» **TASK DESCRIPTION**
Look through the data below and output, unchanged, every line from the one holding "Chart 1. The" through the one holding "Effect of LSlot", inclusive. Skip the pictures.

---------- SUPPLIED RECORDS

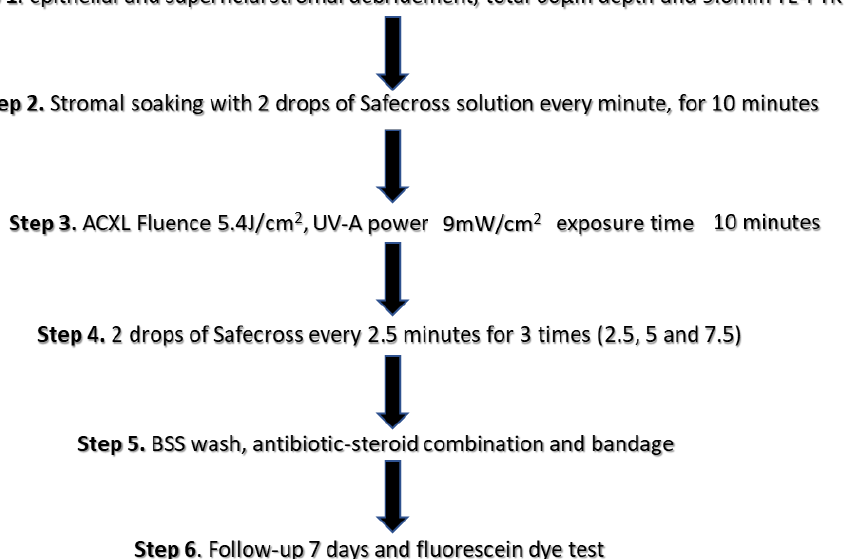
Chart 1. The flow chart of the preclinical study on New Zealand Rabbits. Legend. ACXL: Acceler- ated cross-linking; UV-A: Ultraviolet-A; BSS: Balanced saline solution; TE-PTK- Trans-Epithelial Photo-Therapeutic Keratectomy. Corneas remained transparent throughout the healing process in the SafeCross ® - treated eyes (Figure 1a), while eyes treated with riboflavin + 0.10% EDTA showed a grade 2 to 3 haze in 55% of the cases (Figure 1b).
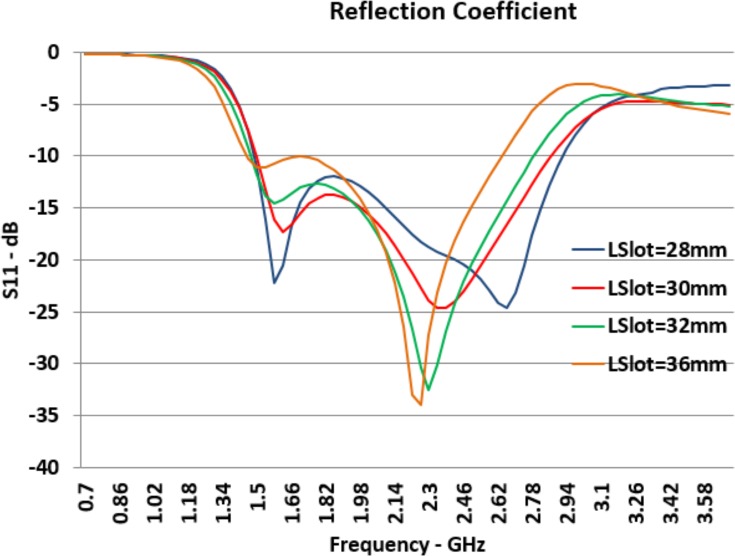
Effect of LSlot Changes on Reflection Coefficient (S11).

--------------------
---------- SUPPLIED RECORDS

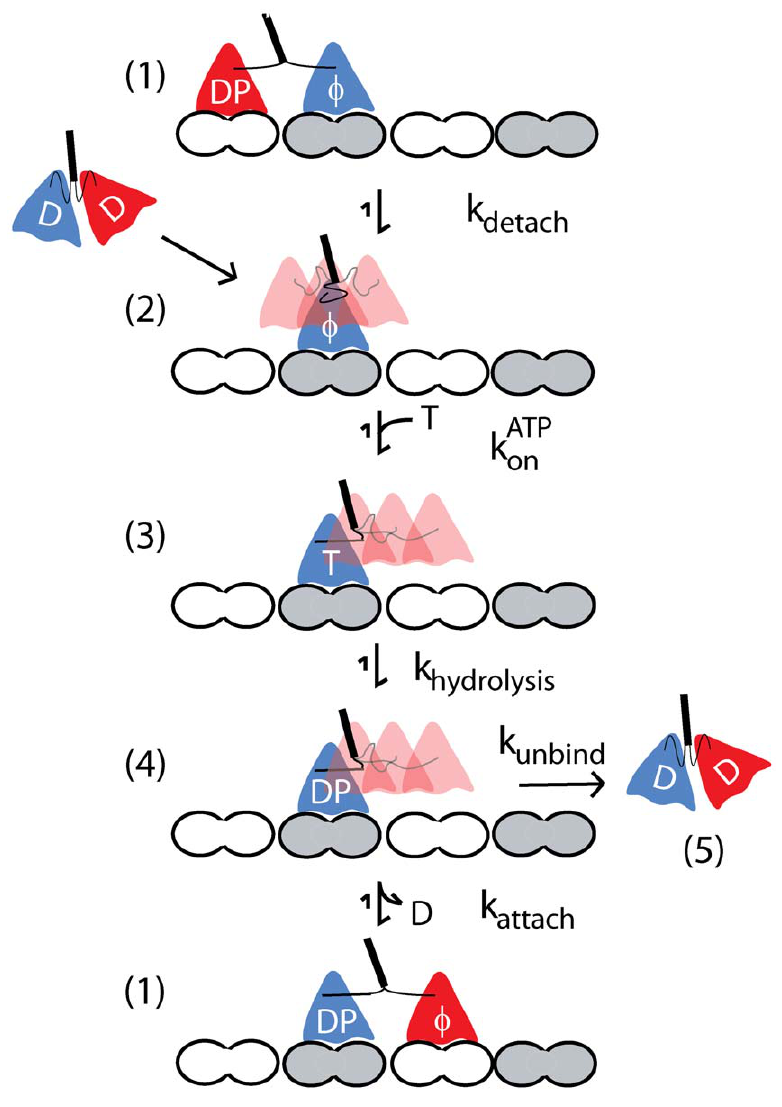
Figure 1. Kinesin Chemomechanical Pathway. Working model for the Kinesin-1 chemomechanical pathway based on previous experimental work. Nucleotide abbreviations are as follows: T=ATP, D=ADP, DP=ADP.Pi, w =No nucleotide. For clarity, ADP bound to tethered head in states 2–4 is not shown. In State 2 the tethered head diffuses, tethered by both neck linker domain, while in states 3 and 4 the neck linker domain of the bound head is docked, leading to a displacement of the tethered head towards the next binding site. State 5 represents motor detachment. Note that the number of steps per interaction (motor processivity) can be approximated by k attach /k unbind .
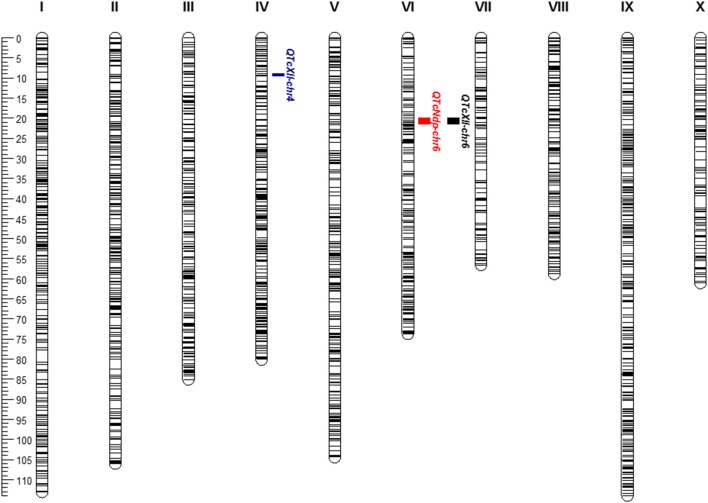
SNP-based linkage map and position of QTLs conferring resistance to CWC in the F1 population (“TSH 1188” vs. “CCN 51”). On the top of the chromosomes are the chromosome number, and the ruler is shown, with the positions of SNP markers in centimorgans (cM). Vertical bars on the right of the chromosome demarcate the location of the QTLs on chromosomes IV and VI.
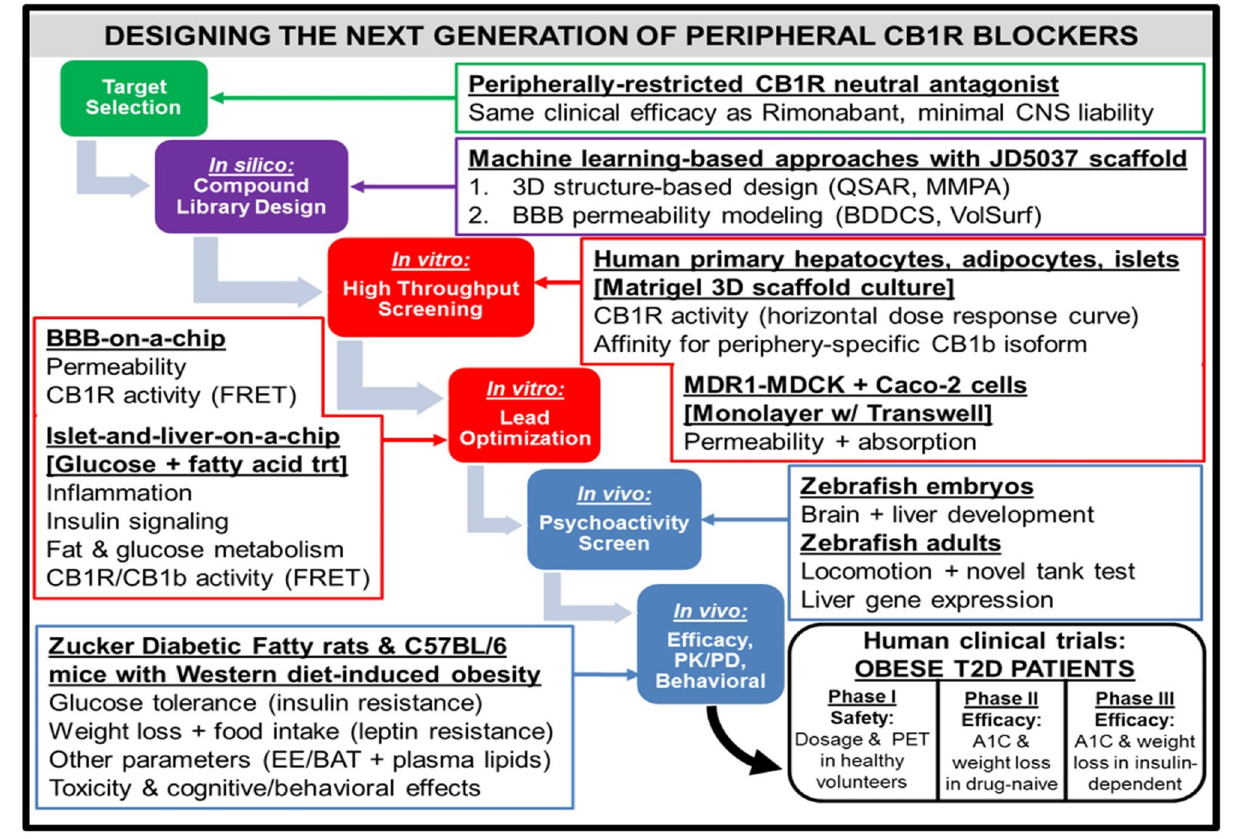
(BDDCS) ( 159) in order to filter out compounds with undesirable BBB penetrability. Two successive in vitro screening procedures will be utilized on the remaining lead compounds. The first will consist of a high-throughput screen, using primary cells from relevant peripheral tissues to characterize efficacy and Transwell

--------------------

» **RESULT**
Chart 1. The flow chart of the preclinical study on New Zealand Rabbits. Legend. ACXL: Acceler- ated cross-linking; UV-A: Ultraviolet-A; BSS: Balanced saline solution; TE-PTK- Trans-Epithelial Photo-Therapeutic Keratectomy. Corneas remained transparent throughout the healing process in the SafeCross ® - treated eyes (Figure 1a), while eyes treated with riboflavin + 0.10% EDTA showed a grade 2 to 3 haze in 55% of the cases (Figure 1b).
Effect of LSlot Changes on Reflection Coefficient (S11).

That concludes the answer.